En el caso de las infraestructuras o energías renovables, la necesidad de grandes acuerdos estratégicos no tiene discusión. Pero también son indispensables en todos los demás terrenos. Los grandes cambios en la organización social, brutalmente acelerados, exigen replanteamientos de fondo. Y es notorio que en Cataluña existe una fragmentación de propuestas que ya no pasan por los extremos, como sería previsible, sino que fracturan de por medio las grandes mayorías sociales. Y digo “propuestas”, aunque en todos los terrenos abundan más las resistencias, las obstrucciones o las alternativas fantasiosas que los proyectos factibles y razonables.

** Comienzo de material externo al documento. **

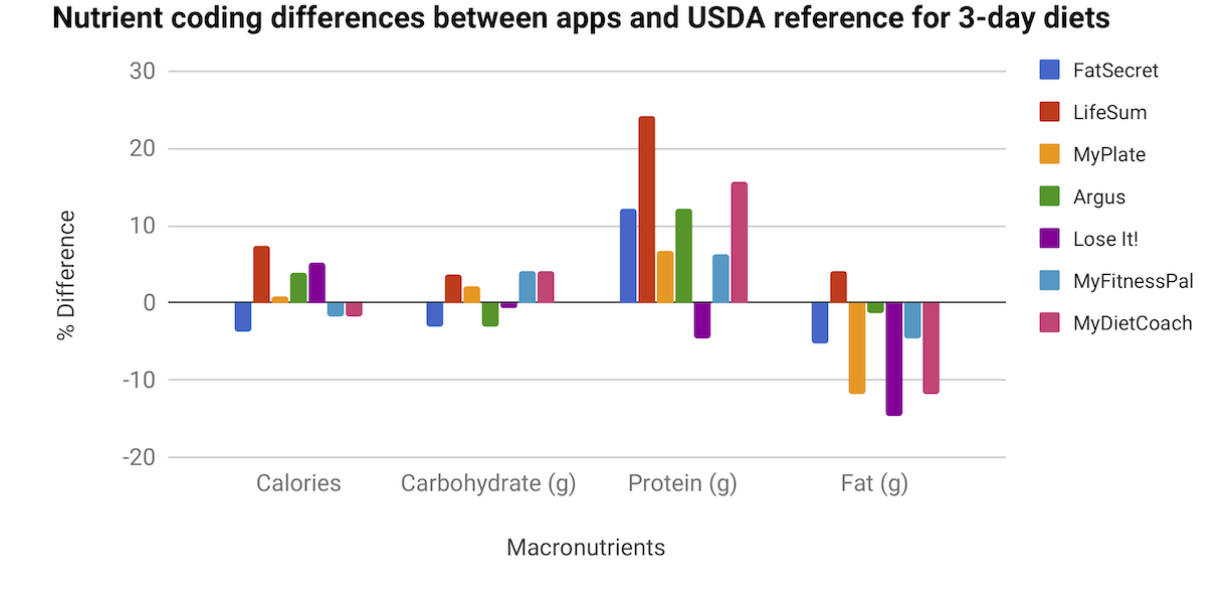
Table 2. Example of nutrient coding differences between apps for 3 food items.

Los ejemplos son interminables: de la ampliación del aeropuerto de El Prat al freno al establecimiento de parques eólicos y fotovoltaicos; de la contradictoria gestión de los flujos turísticos a la fallida ordenación de la movilidad y el transporte de mercancías; de las pobres políticas de vivienda a los dudosos inventos en planificación urbana; de las tibias revisiones del sistema educativo y sanitario a los de protección social; de la asfixiante burocratización de la administración pública con la correspondiente pérdida de competitividad empresarial y exasperación en los trámites privados a la incapacidad de proponer unos Juegos de Invierno que generen entusiasmo; del abandono del mundo agrícola a la desidia en el de la investigación; de la inepta intervención en las prácticas comunicativas de servicio público al triste apoyo a la cultura. Y, por supuesto, por supuesto, el del hasta ahora estéril combate por la lengua catalana, reducido a acciones meramente reactivas.

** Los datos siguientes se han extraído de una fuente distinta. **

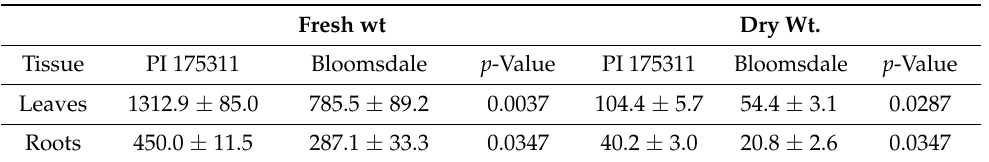
Table 1. Oxalate content (mg/100 g) in leaves and roots of PI 175311 and Bloomsdale ( n = 5; Mean ± Std Error). Fresh wt Dry Wt. Tissue PI 175311 Bloomsdale p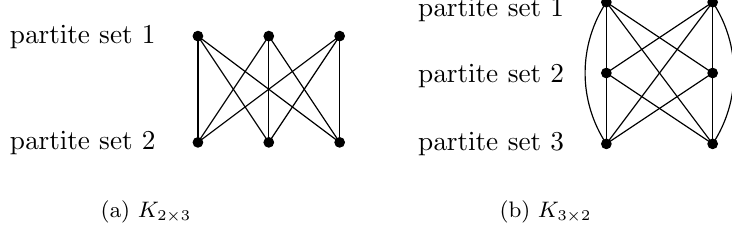
Figure 1: Graphical representations of two complete balanced multipartite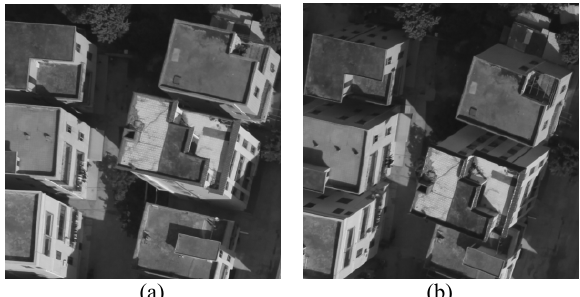
Fig.7 UAV image pair, the image size are 1000×1000 pixels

No es demasiado suponer que, socialmente, existe un interés común que podría compartir la mayoría social del país. Es cierto que las clases medias sobre las que reposaban las políticas de bienestar social han quedado debilitadas por las diversas crisis de este inicio de siglo XXI. Y las tensiones en las que ahora sobreviven explican que también se hayan fragmentado los intereses que compartían. Pero por eso mismo, la definición sólida de grandes proyectos de país sería una gran oportunidad para rehacer estas clases medias y, recuperando los mecanismos propios del ascensor social, podrían seguir incorporando a aquellos que, viejos y nuevos catalanes, han quedado medio abandonados en los márgenes de la prosperidad.
Pienso que si no se es capaz de reconstruir esta mayoría a favor de los grandes proyectos que exigen los actuales cambios sociales, Cataluña dejará de ser –en muchos terrenos ya es así– uno de esos motores de Europa que podía lucir de ser una sociedad avanzada y, en algunos campos, incluso modélica. Pero, sobre todo, si no hay grandes consensos sociales, la desconfianza hacia la política seguirá avanzando y sólo sacará provecho del populismo supuestamente de izquierdas y el populismo contrastado de extrema derecha.
Dicho de otro modo: si dos partidos de bases sociales tan similares y que comparten gobierno no son capaces de ponerse de acuerdo en las cuestiones centrales de país, el futuro que nos espera es realmente duro y nos llevará a la decadencia. Y aún añado: sin ese gran pacto de país, ya podemos olvidarnos de la independencia y resignarnos a la subordinación.